*TASK BRIEF:* Copy out the entries that follow exactly, leaving every picture behind.

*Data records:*
■ ■ ■ ■ ■

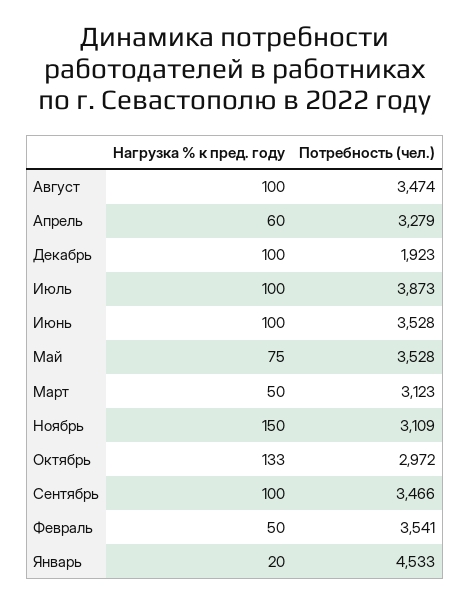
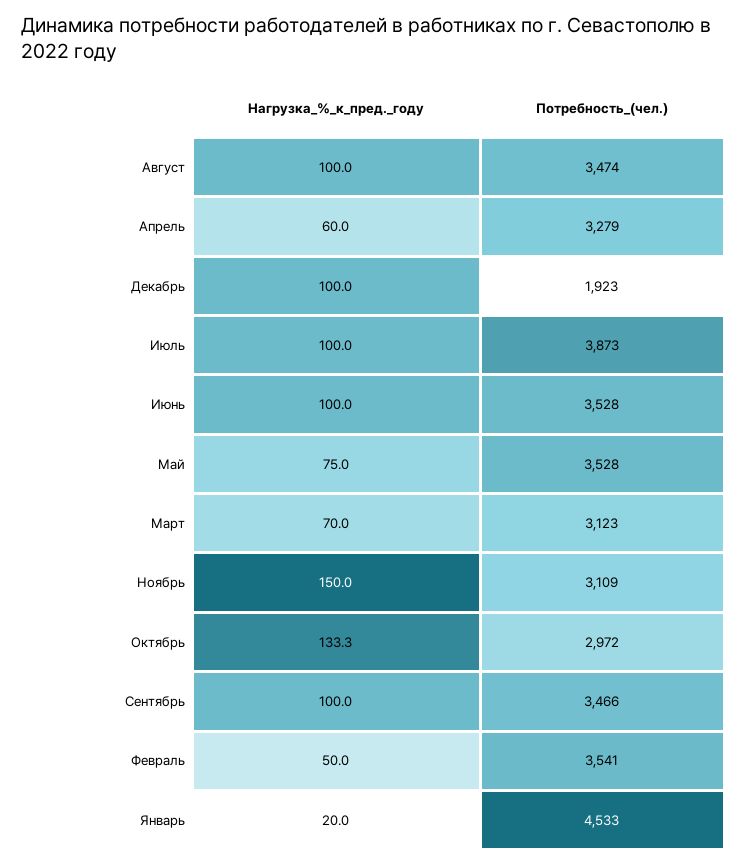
  {
    "Нагрузка % к пред. году": {
      "Август": 100,
      "Апрель": 60,
      "Декабрь": 100,
      "Июль": 100,
      "Июнь": 100,
      "Май": 75,
-     "Март": 50,
+     "Март": 70,
      "Ноябрь": 150,
      "Октябрь": 133.3,
      "Сентябрь": 100,
      "Февраль": 50,
      "Январь": 20
    },
    "Потребность (чел.)": {
      "Август": 3474,
      "Апрель": 3279,
      "Декабрь": 1923,
      "Июль": 3873,
      "Июнь": 3528,
      "Май": 3528,
      "Март": 3123,
      "Ноябрь": 3109,
      "Октябрь": 2972,
      "Сентябрь": 3466,
      "Февраль": 3541,
      "Январь": 4533
    }
  }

■ ■ ■ ■ ■

*ANSWER TO THIS PROBLEM:*
  {
    "Нагрузка % к пред. году": {
      "Август": 100,
      "Апрель": 60,
      "Декабрь": 100,
      "Июль": 100,
      "Июнь": 100,
      "Май": 75,
-     "Март": 50,
+     "Март": 70,
      "Ноябрь": 150,
      "Октябрь": 133.3,
      "Сентябрь": 100,
      "Февраль": 50,
      "Январь": 20
    },
    "Потребность (чел.)": {
      "Август": 3474,
      "Апрель": 3279,
      "Декабрь": 1923,
      "Июль": 3873,
      "Июнь": 3528,
      "Май": 3528,
      "Март": 3123,
      "Ноябрь": 3109,
      "Октябрь": 2972,
      "Сентябрь": 3466,
      "Февраль": 3541,
      "Январь": 4533
    }
  }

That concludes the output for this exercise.